Put every line of source text in the data below into a JSON list of strings, one string per line, with blank lines omitted. Leave the pictures out of your answer.

Segment Start: Records to process

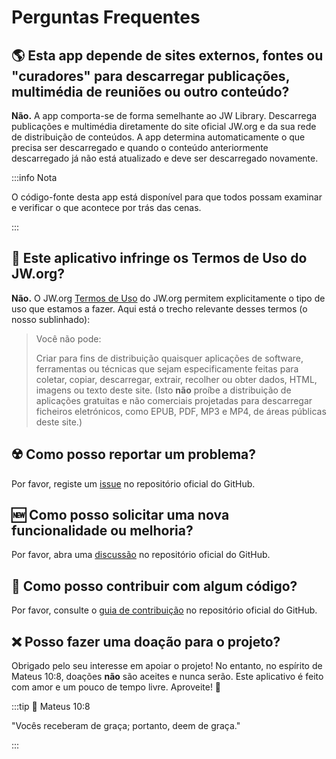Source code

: # Perguntas Frequentes

## :earth_americas: Esta app depende de sites externos, fontes ou "curadores" para descarregar publicações, multimédia de reuniões ou outro conteúdo?

**Não.** A app comporta-se de forma semelhante ao JW Library. Descarrega publicações e multimédia diretamente do site oficial JW.org e da sua rede de distribuição de conteúdos. A app determina automaticamente o que precisa ser descarregado e quando o conteúdo anteriormente descarregado já não está atualizado e deve ser descarregado novamente.

:::info Nota

O código-fonte desta app está disponível para que todos possam examinar e verificar o que acontece por trás das cenas.

:::

## :thinking: Este aplicativo infringe os Termos de Uso do JW.org?

**Não.** O JW.org [Termos de Uso](https://www.jw.org/finder?docid=1011511&prefer=content) do JW.org permitem explicitamente o tipo de uso que estamos a fazer. Aqui está o trecho relevante desses termos (o nosso sublinhado):

> Você não pode:
>
> Criar para fins de distribuição quaisquer aplicações de software, ferramentas ou técnicas que sejam especificamente feitas para coletar, copiar, descarregar, extrair, recolher ou obter dados, HTML, imagens ou texto deste site. (Isto **não** proíbe a distribuição de aplicações gratuitas e não comerciais projetadas para descarregar ficheiros eletrónicos, como EPUB, PDF, MP3 e MP4, de áreas públicas deste site.)

## :radioactive: Como posso reportar um problema?

Por favor, registe um [issue](https://github.com/sircharlo/meeting-media-manager/issues) no repositório oficial do GitHub.

## :new: Como posso solicitar uma nova funcionalidade ou melhoria?

Por favor, abra uma [discussão](https://github.com/sircharlo/meeting-media-manager/discussions) no repositório oficial do GitHub.

## :handshake: Como posso contribuir com algum código?

Por favor, consulte o [guia de contribuição](https://github.com/sircharlo/meeting-media-manager/blob/master/CONTRIBUTING.md) no repositório oficial do GitHub.

## :x: Posso fazer uma doação para o projeto?

Obrigado pelo seu interesse em apoiar o projeto! No entanto, no espírito de Mateus 10:8, doações **não** são aceites e nunca serão. Este aplicativo é feito com amor e um pouco de tempo livre. Aproveite! :tada:

:::tip :book: Mateus 10:8

"Vocês receberam de graça; portanto, deem de graça."

:::
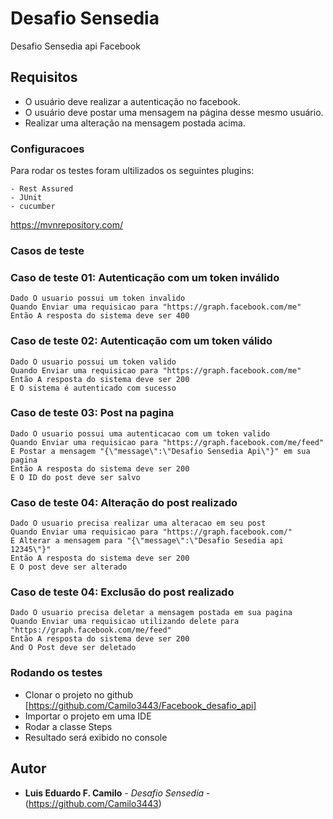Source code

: # Desafio Sensedia

Desafio Sensedia api Facebook

## Requisitos

 - O usuário deve realizar a autenticação no facebook.
 - O usuário deve postar uma mensagem na página desse mesmo usuário.
 - Realizar uma alteração na mensagem postada acima.

### Configuracoes
Para rodar os testes foram ultilizados os seguintes plugins:

    - Rest Assured
    - JUnit
    - cucumber

https://mvnrepository.com/

### Casos de teste

### Caso de teste 01: Autenticação com um token inválido
    Dado O usuario possui um token invalido
    Quando Enviar uma requisicao para "https://graph.facebook.com/me"
    Então A resposta do sistema deve ser 400

### Caso de teste 02: Autenticação com um token válido
    Dado O usuario possui um token valido
    Quando Enviar uma requisicao para "https://graph.facebook.com/me"
    Então A resposta do sistema deve ser 200
    E O sistema é autenticado com sucesso

### Caso de teste 03: Post na pagina
    Dado O usuario possui uma autenticacao com um token valido
    Quando Enviar uma requisicao para "https://graph.facebook.com/me/feed"
    E Postar a mensagem "{\"message\":\"Desafio Sensedia Api\"}" em sua pagina
    Então A resposta do sistema deve ser 200
    E O ID do post deve ser salvo


### Caso de teste 04: Alteração do post realizado
    Dado O usuario precisa realizar uma alteracao em seu post
    Quando Enviar uma requisicao para "https://graph.facebook.com/"
    E Alterar a mensagem para "{\"message\":\"Desafio Sesedia api 12345\"}"
    Então A resposta do sistema deve ser 200
    E O post deve ser alterado

### Caso de teste 04: Exclusão do post realizado
    Dado O usuario precisa deletar a mensagem postada em sua pagina
    Quando Enviar uma requisicao utilizando delete para "https://graph.facebook.com/me/feed"
    Então A resposta do sistema deve ser 200
    And O Post deve ser deletado


### Rodando os testes

- Clonar o projeto no github [https://github.com/Camilo3443/Facebook_desafio_api]
- Importar o projeto em uma IDE
- Rodar a classe Steps
- Resultado será exibido no console



## Autor

* **Luis Eduardo F. Camilo** - *Desafio Sensedia* - (https://github.com/Camilo3443)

Segment End: Records to process

**Response for this exercise**
[
  "Source code",
  ": # Perguntas Frequentes",
  "## :earth_americas: Esta app depende de sites externos, fontes ou \"curadores\" para descarregar publicações, multimédia de reuniões ou outro conteúdo?",
  "**Não.** A app comporta-se de forma semelhante ao JW Library. Descarrega publicações e multimédia diretamente do site oficial JW.org e da sua rede de distribuição de conteúdos. A app determina automaticamente o que precisa ser descarregado e quando o conteúdo anteriormente descarregado já não está atualizado e deve ser descarregado novamente.",
  ":::info Nota",
  "O código-fonte desta app está disponível para que todos possam examinar e verificar o que acontece por trás das cenas.",
  ":::",
  "## :thinking: Este aplicativo infringe os Termos de Uso do JW.org?",
  "**Não.** O JW.org [Termos de Uso](https://www.jw.org/finder?docid=1011511&prefer=content) do JW.org permitem explicitamente o tipo de uso que estamos a fazer. Aqui está o trecho relevante desses termos (o nosso sublinhado):",
  "> Você não pode:",
  ">",
  "> Criar para fins de distribuição quaisquer aplicações de software, ferramentas ou técnicas que sejam especificamente feitas para coletar, copiar, descarregar, extrair, recolher ou obter dados, HTML, imagens ou texto deste site. (Isto **não** proíbe a distribuição de aplicações gratuitas e não comerciais projetadas para descarregar ficheiros eletrónicos, como EPUB, PDF, MP3 e MP4, de áreas públicas deste site.)",
  "## :radioactive: Como posso reportar um problema?",
  "Por favor, registe um [issue](https://github.com/sircharlo/meeting-media-manager/issues) no repositório oficial do GitHub.",
  "## :new: Como posso solicitar uma nova funcionalidade ou melhoria?",
  "Por favor, abra uma [discussão](https://github.com/sircharlo/meeting-media-manager/discussions) no repositório oficial do GitHub.",
  "## :handshake: Como posso contribuir com algum código?",
  "Por favor, consulte o [guia de contribuição](https://github.com/sircharlo/meeting-media-manager/blob/master/CONTRIBUTING.md) no repositório oficial do GitHub.",
  "## :x: Posso fazer uma doação para o projeto?",
  "Obrigado pelo seu interesse em apoiar o projeto! No entanto, no espírito de Mateus 10:8, doações **não** são aceites e nunca serão. Este aplicativo é feito com amor e um pouco de tempo livre. Aproveite! :tada:",
  ":::tip :book: Mateus 10:8",
  "\"Vocês receberam de graça; portanto, deem de graça.\"",
  ":::",
  "Source code",
  ": # Desafio Sensedia",
  "Desafio Sensedia api Facebook",
  "## Requisitos",
  " - O usuário deve realizar a autenticação no facebook.",
  " - O usuário deve postar uma mensagem na página desse mesmo usuário.",
  " - Realizar uma alteração na mensagem postada acima.",
  "### Configuracoes",
  "Para rodar os testes foram ultilizados os seguintes plugins:",
  "    - Rest Assured",
  "    - JUnit",
  "    - cucumber",
  "https://mvnrepository.com/",
  "### Casos de teste",
  "### Caso de teste 01: Autenticação com um token inválido",
  "    Dado O usuario possui um token invalido",
  "    Quando Enviar uma requisicao para \"https://graph.facebook.com/me\"",
  "    Então A resposta do sistema deve ser 400",
  "### Caso de teste 02: Autenticação com um token válido",
  "    Dado O usuario possui um token valido",
  "    Quando Enviar uma requisicao para \"https://graph.facebook.com/me\"",
  "    Então A resposta do sistema deve ser 200",
  "    E O sistema é autenticado com sucesso",
  "### Caso de teste 03: Post na pagina",
  "    Dado O usuario possui uma autenticacao com um token valido",
  "    Quando Enviar uma requisicao para \"https://graph.facebook.com/me/feed\"",
  "    E Postar a mensagem \"{\\\"message\\\":\\\"Desafio Sensedia Api\\\"}\" em sua pagina",
  "    Então A resposta do sistema deve ser 200",
  "    E O ID do post deve ser salvo",
  "### Caso de teste 04: Alteração do post realizado",
  "    Dado O usuario precisa realizar uma alteracao em seu post",
  "    Quando Enviar uma requisicao para \"https://graph.facebook.com/\"",
  "    E Alterar a mensagem para \"{\\\"message\\\":\\\"Desafio Sesedia api 12345\\\"}\"",
  "    Então A resposta do sistema deve ser 200",
  "    E O post deve ser alterado",
  "### Caso de teste 04: Exclusão do post realizado",
  "    Dado O usuario precisa deletar a mensagem postada em sua pagina",
  "    Quando Enviar uma requisicao utilizando delete para \"https://graph.facebook.com/me/feed\"",
  "    Então A resposta do sistema deve ser 200",
  "    And O Post deve ser deletado",
  "### Rodando os testes",
  "- Clonar o projeto no github [https://github.com/Camilo3443/Facebook_desafio_api]",
  "- Importar o projeto em uma IDE",
  "- Rodar a classe Steps",
  "- Resultado será exibido no console",
  "## Autor",
  "* **Luis Eduardo F. Camilo** - *Desafio Sensedia* - (https://github.com/Camilo3443)"
]